Description of the task
Only lines containing "grade" are wanted from the data below. Copy those lines.

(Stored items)
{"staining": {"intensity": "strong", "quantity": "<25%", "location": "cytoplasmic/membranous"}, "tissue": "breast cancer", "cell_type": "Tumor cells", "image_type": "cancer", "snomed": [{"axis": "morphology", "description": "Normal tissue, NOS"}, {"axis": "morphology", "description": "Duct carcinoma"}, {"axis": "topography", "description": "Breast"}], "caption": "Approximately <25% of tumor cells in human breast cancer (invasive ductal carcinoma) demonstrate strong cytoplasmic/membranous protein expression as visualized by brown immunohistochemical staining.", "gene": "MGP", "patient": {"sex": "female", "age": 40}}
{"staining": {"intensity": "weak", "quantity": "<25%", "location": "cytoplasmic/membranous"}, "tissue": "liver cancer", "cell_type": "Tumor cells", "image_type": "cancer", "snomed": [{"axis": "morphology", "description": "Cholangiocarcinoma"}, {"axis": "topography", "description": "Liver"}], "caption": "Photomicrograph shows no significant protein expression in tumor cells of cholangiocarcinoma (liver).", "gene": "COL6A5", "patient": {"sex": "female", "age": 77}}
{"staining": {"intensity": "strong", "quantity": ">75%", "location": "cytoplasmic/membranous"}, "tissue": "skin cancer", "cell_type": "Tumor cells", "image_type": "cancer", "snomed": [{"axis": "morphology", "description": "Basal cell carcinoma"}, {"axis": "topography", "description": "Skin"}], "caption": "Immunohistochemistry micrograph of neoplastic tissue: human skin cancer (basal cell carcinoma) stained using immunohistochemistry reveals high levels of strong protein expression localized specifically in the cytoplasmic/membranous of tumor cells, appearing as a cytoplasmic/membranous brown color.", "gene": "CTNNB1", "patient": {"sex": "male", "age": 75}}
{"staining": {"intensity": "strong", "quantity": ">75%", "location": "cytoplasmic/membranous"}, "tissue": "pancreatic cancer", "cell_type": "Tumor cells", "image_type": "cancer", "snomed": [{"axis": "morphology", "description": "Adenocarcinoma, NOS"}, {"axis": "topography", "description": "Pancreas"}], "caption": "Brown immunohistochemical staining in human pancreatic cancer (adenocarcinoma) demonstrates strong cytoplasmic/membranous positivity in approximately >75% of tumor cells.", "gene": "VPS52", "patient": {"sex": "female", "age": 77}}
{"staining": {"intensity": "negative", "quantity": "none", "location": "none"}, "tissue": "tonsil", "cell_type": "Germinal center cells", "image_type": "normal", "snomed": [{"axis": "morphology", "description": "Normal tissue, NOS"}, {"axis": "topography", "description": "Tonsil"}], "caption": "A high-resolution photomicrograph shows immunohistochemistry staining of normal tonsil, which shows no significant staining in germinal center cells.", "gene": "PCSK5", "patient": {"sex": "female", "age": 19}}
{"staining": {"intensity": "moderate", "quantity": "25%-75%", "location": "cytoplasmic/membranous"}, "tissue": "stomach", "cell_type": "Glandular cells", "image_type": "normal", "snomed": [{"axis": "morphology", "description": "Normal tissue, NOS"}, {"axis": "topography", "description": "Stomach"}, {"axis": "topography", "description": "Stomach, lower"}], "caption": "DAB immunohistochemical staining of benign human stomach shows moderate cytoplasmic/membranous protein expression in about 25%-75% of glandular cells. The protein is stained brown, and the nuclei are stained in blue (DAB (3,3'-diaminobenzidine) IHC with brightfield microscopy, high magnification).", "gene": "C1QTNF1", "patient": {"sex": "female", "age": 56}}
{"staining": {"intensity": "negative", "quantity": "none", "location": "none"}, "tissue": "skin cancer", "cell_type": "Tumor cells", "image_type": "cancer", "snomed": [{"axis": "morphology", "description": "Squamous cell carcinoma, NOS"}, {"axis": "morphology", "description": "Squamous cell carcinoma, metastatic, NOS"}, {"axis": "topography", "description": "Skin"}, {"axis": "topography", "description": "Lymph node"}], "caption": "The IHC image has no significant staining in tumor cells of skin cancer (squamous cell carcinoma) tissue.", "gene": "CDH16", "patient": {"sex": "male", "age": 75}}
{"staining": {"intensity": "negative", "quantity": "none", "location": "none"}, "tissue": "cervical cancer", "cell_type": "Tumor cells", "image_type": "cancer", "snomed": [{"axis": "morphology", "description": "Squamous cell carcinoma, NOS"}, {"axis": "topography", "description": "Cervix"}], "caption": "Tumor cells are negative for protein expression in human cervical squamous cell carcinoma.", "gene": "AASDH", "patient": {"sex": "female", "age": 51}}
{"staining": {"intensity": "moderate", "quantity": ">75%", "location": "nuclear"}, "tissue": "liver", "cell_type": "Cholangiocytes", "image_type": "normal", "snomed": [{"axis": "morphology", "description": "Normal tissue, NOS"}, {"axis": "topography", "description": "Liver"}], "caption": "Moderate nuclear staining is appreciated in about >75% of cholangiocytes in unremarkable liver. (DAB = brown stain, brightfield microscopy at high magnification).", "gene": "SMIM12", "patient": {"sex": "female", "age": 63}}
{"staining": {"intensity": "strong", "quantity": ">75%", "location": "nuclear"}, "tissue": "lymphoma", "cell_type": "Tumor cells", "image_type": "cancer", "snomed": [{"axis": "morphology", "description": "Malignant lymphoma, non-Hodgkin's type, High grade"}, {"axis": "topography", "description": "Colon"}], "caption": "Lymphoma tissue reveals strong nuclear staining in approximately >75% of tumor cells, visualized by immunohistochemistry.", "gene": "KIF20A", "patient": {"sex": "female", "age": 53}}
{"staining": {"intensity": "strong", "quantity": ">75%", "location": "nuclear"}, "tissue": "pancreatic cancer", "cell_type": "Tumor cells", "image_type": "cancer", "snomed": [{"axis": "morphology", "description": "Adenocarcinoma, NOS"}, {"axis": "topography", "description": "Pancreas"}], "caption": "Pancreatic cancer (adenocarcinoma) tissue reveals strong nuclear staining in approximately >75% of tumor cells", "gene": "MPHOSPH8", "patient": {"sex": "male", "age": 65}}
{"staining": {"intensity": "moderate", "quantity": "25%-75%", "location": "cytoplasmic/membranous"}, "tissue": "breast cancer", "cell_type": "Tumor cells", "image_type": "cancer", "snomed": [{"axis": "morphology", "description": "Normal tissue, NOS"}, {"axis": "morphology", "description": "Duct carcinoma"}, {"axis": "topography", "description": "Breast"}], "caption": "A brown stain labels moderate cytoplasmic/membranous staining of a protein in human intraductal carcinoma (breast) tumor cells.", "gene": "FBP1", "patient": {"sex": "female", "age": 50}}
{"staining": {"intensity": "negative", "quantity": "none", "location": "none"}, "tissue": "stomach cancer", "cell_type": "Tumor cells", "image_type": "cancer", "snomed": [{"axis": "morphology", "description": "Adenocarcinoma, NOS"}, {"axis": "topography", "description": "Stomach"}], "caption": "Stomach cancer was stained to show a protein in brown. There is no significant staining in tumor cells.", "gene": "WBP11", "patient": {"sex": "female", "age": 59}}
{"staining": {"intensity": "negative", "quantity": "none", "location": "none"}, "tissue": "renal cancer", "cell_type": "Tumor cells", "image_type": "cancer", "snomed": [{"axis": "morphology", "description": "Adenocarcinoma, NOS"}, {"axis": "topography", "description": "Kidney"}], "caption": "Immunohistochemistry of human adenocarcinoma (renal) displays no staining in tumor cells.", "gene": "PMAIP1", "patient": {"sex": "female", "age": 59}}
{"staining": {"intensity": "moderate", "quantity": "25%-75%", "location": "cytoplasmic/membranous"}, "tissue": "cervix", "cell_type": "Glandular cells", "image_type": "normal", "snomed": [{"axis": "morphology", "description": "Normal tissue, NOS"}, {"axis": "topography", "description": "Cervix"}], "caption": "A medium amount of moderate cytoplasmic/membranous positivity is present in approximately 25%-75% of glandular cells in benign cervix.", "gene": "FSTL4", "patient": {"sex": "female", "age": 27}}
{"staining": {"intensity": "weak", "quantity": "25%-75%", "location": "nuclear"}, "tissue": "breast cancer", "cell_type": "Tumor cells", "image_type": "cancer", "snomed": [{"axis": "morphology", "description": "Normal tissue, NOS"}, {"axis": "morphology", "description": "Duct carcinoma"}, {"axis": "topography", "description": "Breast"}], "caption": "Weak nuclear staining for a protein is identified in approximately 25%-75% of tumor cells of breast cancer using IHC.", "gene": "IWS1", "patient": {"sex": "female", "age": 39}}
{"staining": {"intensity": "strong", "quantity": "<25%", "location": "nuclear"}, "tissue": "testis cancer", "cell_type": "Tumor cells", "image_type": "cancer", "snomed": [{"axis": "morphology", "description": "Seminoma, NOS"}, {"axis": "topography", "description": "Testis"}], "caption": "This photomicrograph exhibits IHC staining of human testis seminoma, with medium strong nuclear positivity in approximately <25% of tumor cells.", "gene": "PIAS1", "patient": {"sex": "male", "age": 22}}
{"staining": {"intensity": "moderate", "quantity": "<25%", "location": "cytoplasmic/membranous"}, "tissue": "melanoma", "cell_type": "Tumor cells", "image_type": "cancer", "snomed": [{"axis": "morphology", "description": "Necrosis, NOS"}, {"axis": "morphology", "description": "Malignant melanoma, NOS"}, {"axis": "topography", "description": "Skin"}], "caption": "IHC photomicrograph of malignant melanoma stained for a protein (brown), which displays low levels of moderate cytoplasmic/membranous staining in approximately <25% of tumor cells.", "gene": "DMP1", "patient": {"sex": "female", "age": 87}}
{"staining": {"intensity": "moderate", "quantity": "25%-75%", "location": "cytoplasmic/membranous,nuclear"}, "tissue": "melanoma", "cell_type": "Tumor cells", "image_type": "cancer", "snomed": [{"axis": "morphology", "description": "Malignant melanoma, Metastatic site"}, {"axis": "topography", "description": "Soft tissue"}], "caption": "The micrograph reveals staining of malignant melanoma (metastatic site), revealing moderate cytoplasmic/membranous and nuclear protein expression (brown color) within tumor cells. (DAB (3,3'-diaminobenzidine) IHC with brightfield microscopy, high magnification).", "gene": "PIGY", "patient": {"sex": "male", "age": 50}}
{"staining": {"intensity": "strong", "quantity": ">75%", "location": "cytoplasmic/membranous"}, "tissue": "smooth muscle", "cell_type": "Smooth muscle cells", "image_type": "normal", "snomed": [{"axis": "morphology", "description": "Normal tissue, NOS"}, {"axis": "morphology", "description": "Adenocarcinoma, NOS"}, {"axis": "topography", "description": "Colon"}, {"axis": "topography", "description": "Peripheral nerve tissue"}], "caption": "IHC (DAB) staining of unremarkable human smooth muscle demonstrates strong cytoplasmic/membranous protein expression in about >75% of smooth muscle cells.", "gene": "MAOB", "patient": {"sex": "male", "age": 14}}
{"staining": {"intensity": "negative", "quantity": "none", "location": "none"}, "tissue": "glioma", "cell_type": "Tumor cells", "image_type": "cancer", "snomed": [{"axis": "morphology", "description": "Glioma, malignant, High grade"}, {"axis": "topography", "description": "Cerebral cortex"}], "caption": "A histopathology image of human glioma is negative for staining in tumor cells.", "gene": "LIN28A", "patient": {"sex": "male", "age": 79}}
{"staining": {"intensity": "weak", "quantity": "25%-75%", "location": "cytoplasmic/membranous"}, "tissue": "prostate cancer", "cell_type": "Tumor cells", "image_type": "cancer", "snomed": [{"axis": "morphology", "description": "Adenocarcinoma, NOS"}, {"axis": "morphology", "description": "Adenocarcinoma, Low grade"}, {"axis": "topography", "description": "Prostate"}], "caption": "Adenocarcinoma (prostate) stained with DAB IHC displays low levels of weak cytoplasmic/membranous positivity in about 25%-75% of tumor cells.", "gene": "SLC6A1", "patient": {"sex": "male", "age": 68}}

Response
{"staining": {"intensity": "strong", "quantity": ">75%", "location": "nuclear"}, "tissue": "lymphoma", "cell_type": "Tumor cells", "image_type": "cancer", "snomed": [{"axis": "morphology", "description": "Malignant lymphoma, non-Hodgkin's type, High grade"}, {"axis": "topography", "description": "Colon"}], "caption": "Lymphoma tissue reveals strong nuclear staining in approximately >75% of tumor cells, visualized by immunohistochemistry.", "gene": "KIF20A", "patient": {"sex": "female", "age": 53}}
{"staining": {"intensity": "negative", "quantity": "none", "location": "none"}, "tissue": "glioma", "cell_type": "Tumor cells", "image_type": "cancer", "snomed": [{"axis": "morphology", "description": "Glioma, malignant, High grade"}, {"axis": "topography", "description": "Cerebral cortex"}], "caption": "A histopathology image of human glioma is negative for staining in tumor cells.", "gene": "LIN28A", "patient": {"sex": "male", "age": 79}}
{"staining": {"intensity": "weak", "quantity": "25%-75%", "location": "cytoplasmic/membranous"}, "tissue": "prostate cancer", "cell_type": "Tumor cells", "image_type": "cancer", "snomed": [{"axis": "morphology", "description": "Adenocarcinoma, NOS"}, {"axis": "morphology", "description": "Adenocarcinoma, Low grade"}, {"axis": "topography", "description": "Prostate"}], "caption": "Adenocarcinoma (prostate) stained with DAB IHC displays low levels of weak cytoplasmic/membranous positivity in about 25%-75% of tumor cells.", "gene": "SLC6A1", "patient": {"sex": "male", "age": 68}}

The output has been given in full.